More and more people in the creative industries, more and more home offices. But the market and the advertising industry are teaching us that the young worker of today is nothing if not a co-worker. Comments on a trend.

They are cultural managers, they organise mediation sessions with clients, they work as life curators, offer holistic entrepreneurial counselling, run yoga blogs, teach body language, organise rhetoric seminars for toddlers, work as Esperanto interpreters, try their skills as freelance trend scouts, make self-drawn visiting cards, and manufacture chocolates made of pollen. The new millennium is bursting with new occupational ideas. And this goes along with the trend very well, because out of the 4.1 million Austrians in employment around 478,500 people are self-employed, which is about twelve per cent. And the trend is growing. In comparison: ten years ago the quota of freelancers was lower by a fifth.

“The creativity of modern freelancers is remarkable,” comments the Viennese sociologist Reinhold Knoll. “It’s wonderful that young people have the guts to find a niche in the market, establish themselves, and slowly but surely work their way up. But this shouldn’t belie the fact that the general employment market in Europe is shrinking more and more.” Social politics is declining, the social background conditions are more difficult than ever before.“ In the end, the one-man business is often nothing other than a creative attempt to escape the slough of poverty,” states Knoll. “This might be kept up quite well for a couple of months. But as soon as the subsidies and tax benefits abate, the daily struggle for existence takes over. And, as we all know very well, not everyone is in a position to succeed economically.”

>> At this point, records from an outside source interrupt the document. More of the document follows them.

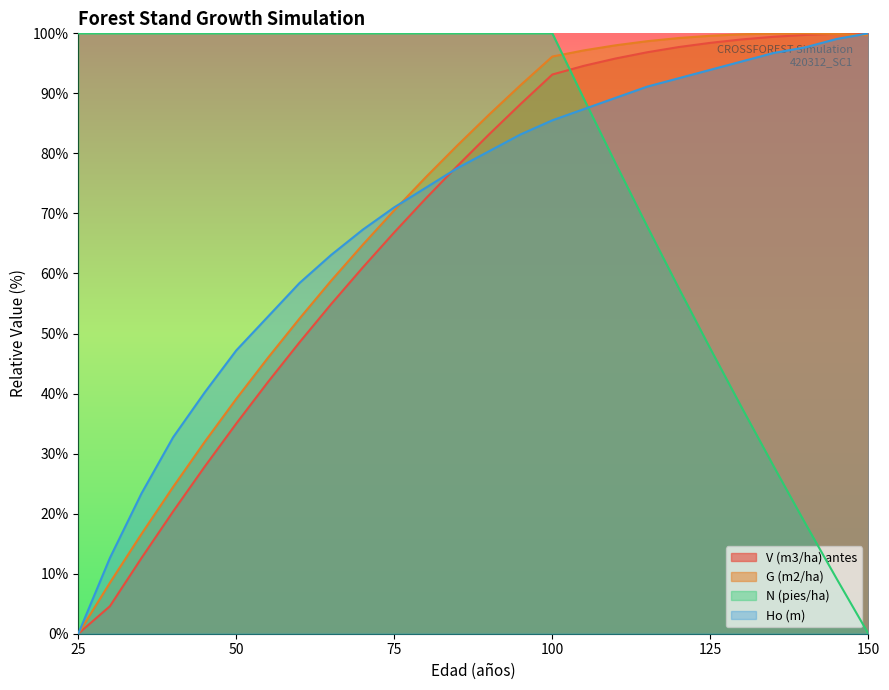

List the labels in order of Ho (m) value, smallest first.

25, 30, 35, 40, 45, 50, 55, 60, 65, 70, 75, 80, 85, 90, 95, 100, 105, 110, 115, 120, 125, 130, 135, 140, 145, 150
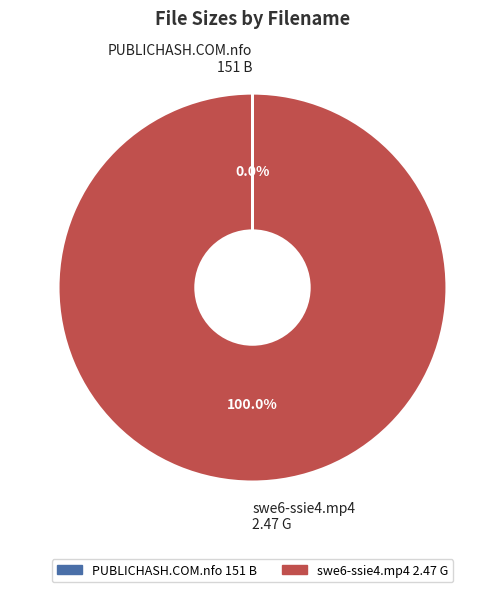

Which slice is the largest?

swe6-ssie4.mp4 2.47 G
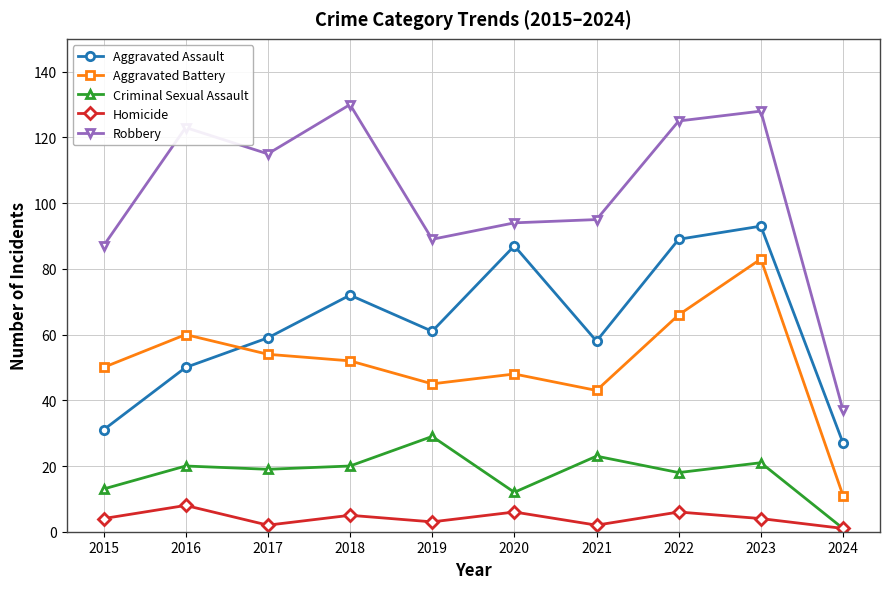

What are all the series names shown in the legend?

Aggravated Assault, Aggravated Battery, Criminal Sexual Assault, Homicide, Robbery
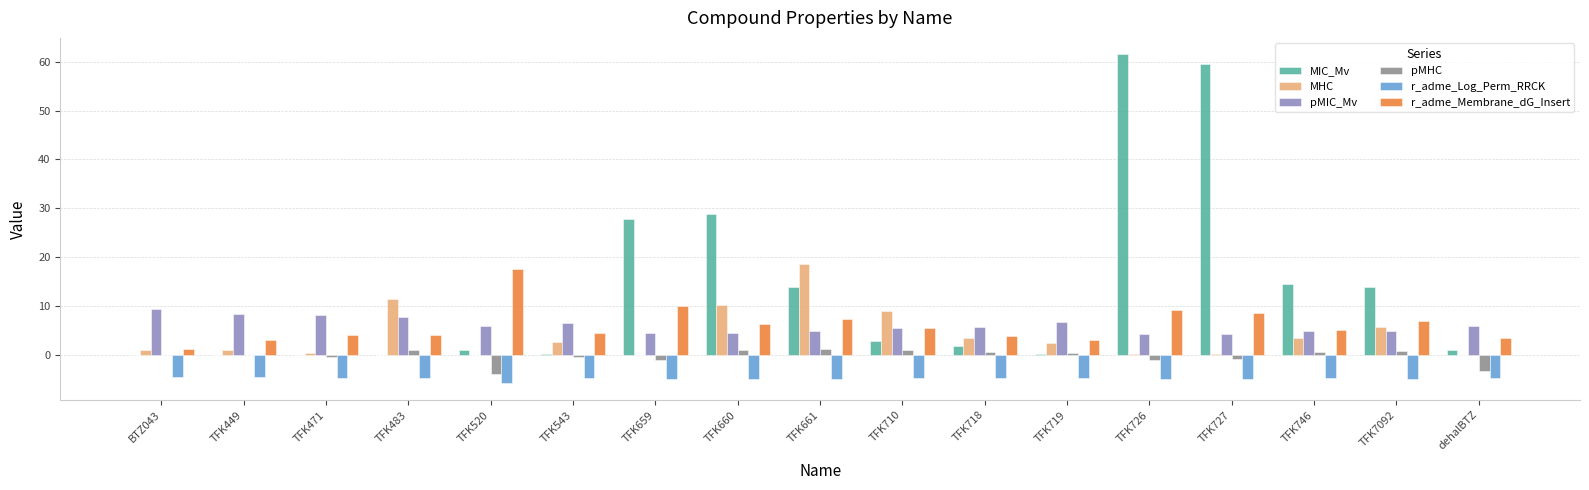

What is the average value of the MIC_Mv series?

13.3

One great financial burden is having one’s own office. Rent and furniture devour a great deal of money. One way of avoiding this pressure is co-working, the renting of an office work station for a specific period. Firstly, the demand for this is growing, and secondly it is creating another valuable means of self-employment, namely the so-called co-working office operator. And this is a very good thing.

The range of possibilities in the big cities is very diverse and covers everything from quaint ground-floor digs straight out of a novel about flat-sharers, or boboid, open-space workshops, or slick studios that could be part of a sixties’ sciencefiction film set, when the future was still white and brightly lit. All we need is Captain Kirk and Lieutenant Uhura. Such offices are for instance The HUB in Prague (location: a former factory building) or the Neno Office in Vienna (location: on the pulsating Mariahilfer Strasse). What does Reinhold Knoll think of them? “These office models suit the need for communication between working people very well, and in the best-case scenario there is a relaxed, student-type atmosphere at the temporary workplace that corresponds ideally to our cultural model for the next younger generation.”

You can rent space in most co-working offices for a few euros a day, social contacts included. It’s possible that your neighbour will turn out one day to be a potential client. This would be very much in the spirit of the co-working concept. Ideally, you don’t buy the neo-laborative service, but barter it. The motto would be: seek homepage graphic artist, offer design supervision. The only unsolved problem remaining would be Knoll’s misgivings about monetary failure.